- _Directions for this task_: Restate the data below word for word. Skip any images it contains.
_ _ _ _
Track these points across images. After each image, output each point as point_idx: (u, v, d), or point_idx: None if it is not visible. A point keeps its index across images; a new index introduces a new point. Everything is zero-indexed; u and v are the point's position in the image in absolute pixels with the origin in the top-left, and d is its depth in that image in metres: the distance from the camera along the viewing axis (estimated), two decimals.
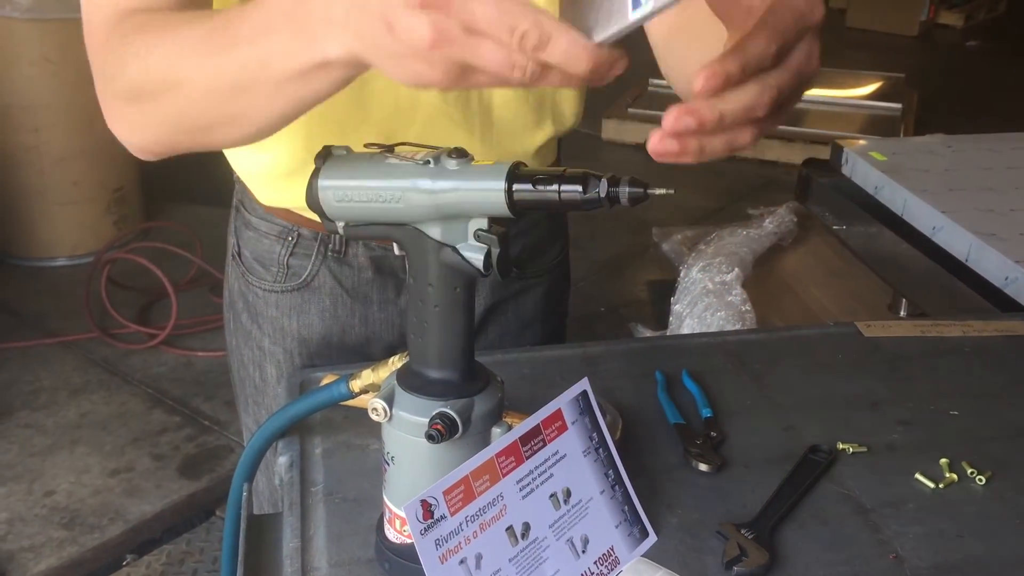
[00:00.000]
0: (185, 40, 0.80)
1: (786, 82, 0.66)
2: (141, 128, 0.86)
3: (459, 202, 0.73)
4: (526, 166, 0.73)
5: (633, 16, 0.65)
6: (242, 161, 1.14)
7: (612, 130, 5.07)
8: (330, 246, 1.15)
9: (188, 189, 3.99)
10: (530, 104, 1.11)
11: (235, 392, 1.32)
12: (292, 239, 1.15)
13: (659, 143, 0.64)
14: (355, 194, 0.77)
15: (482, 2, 0.65)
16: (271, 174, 1.11)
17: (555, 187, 0.71)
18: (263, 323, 1.20)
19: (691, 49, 0.92)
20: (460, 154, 0.74)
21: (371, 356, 1.18)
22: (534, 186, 0.71)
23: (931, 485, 0.98)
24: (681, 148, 0.64)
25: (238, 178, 1.19)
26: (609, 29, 0.66)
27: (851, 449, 1.02)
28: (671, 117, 0.63)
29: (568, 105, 1.15)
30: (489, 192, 0.72)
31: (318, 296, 1.17)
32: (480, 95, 1.07)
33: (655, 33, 1.02)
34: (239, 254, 1.21)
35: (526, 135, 1.13)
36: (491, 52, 0.65)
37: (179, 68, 0.79)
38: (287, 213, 1.14)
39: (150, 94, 0.82)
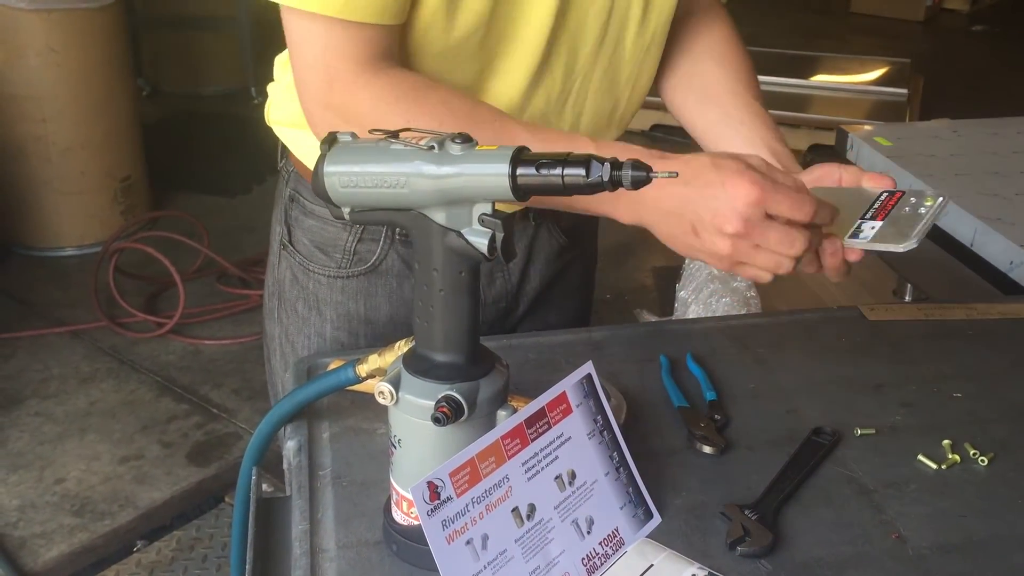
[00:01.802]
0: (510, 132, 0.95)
1: None
2: None
3: (463, 187, 0.74)
4: (529, 150, 0.73)
5: (900, 249, 0.94)
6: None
7: None
8: (398, 229, 1.16)
9: (195, 178, 4.01)
10: (610, 116, 1.17)
11: (271, 379, 1.32)
12: (359, 226, 1.16)
13: None
14: (360, 180, 0.78)
15: (775, 229, 0.89)
16: None
17: (558, 171, 0.72)
18: (324, 309, 1.21)
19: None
20: (464, 139, 0.74)
21: None
22: (537, 170, 0.72)
23: (934, 466, 0.98)
24: None
25: (295, 170, 1.19)
26: (873, 246, 0.96)
27: (859, 431, 1.02)
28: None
29: (630, 113, 1.20)
30: (493, 176, 0.73)
31: (385, 279, 1.18)
32: (575, 105, 1.12)
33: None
34: (291, 242, 1.21)
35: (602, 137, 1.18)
36: (766, 259, 0.91)
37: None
38: None
39: None
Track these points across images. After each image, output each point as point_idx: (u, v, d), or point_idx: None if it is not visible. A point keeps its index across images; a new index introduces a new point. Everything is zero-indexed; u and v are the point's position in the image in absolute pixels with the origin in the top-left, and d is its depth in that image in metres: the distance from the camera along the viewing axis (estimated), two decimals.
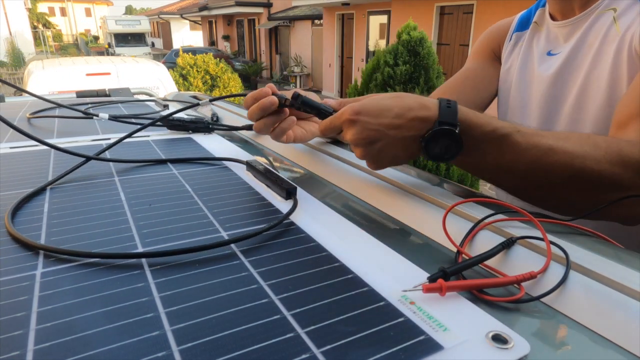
_ _ _ _
- _Response area_:
Track these points across images. After each image, output each point as point_idx: (u, v, d), or point_idx: None if it is not visible. A point keeps its index across images; a new index introduces a new point. Everything is zero-indexed; u and v are the point's position in the image in absolute pixels with the origin in the top-left, and d is its depth in that image in metres: the distance from the camera along the viewing axis (estimated), two decimals.
[00:00.000]
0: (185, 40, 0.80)
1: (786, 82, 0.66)
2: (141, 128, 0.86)
3: (459, 202, 0.73)
4: (526, 166, 0.73)
5: (633, 16, 0.65)
6: (242, 161, 1.14)
7: (612, 130, 5.07)
8: (330, 246, 1.15)
9: (188, 189, 3.99)
10: (530, 104, 1.11)
11: (235, 392, 1.32)
12: (292, 239, 1.15)
13: (659, 143, 0.64)
14: (355, 194, 0.77)
15: (482, 2, 0.65)
16: (271, 174, 1.11)
17: (555, 187, 0.71)
18: (263, 323, 1.20)
19: (691, 49, 0.92)
20: (460, 154, 0.74)
21: (371, 356, 1.18)
22: (534, 186, 0.71)
23: (931, 485, 0.98)
24: (681, 148, 0.64)
25: (238, 178, 1.19)
26: (609, 29, 0.66)
27: (851, 449, 1.02)
28: (671, 117, 0.63)
29: (568, 105, 1.15)
30: (489, 192, 0.72)
31: (318, 296, 1.17)
32: (480, 95, 1.07)
33: (655, 33, 1.02)
34: (239, 254, 1.21)
35: (526, 135, 1.13)
36: (491, 52, 0.65)
37: (179, 68, 0.79)
38: (287, 213, 1.14)
39: (150, 94, 0.82)
[00:01.802]
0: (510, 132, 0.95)
1: None
2: None
3: (463, 187, 0.74)
4: (529, 150, 0.73)
5: (900, 249, 0.94)
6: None
7: None
8: (398, 229, 1.16)
9: (195, 178, 4.01)
10: (610, 116, 1.17)
11: (271, 379, 1.32)
12: (359, 226, 1.16)
13: None
14: (360, 180, 0.78)
15: (775, 229, 0.89)
16: None
17: (558, 171, 0.72)
18: (324, 309, 1.21)
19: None
20: (464, 139, 0.74)
21: None
22: (537, 170, 0.72)
23: (934, 466, 0.98)
24: None
25: (295, 170, 1.19)
26: (873, 246, 0.96)
27: (859, 431, 1.02)
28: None
29: (630, 113, 1.20)
30: (493, 176, 0.73)
31: (385, 279, 1.18)
32: (575, 105, 1.12)
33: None
34: (291, 242, 1.21)
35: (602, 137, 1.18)
36: (766, 259, 0.91)
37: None
38: None
39: None
Track these points across images. After each image, output each point as point_idx: (u, v, d), or point_idx: None if it is not visible. A point keeps its index across images; a new index introduces a new point. Everything is zero-indexed; u and v are the point's position in the image in absolute pixels with the origin in the top-left, and d is its depth in that image in metres: the distance from the camera along the viewing axis (estimated), two decimals.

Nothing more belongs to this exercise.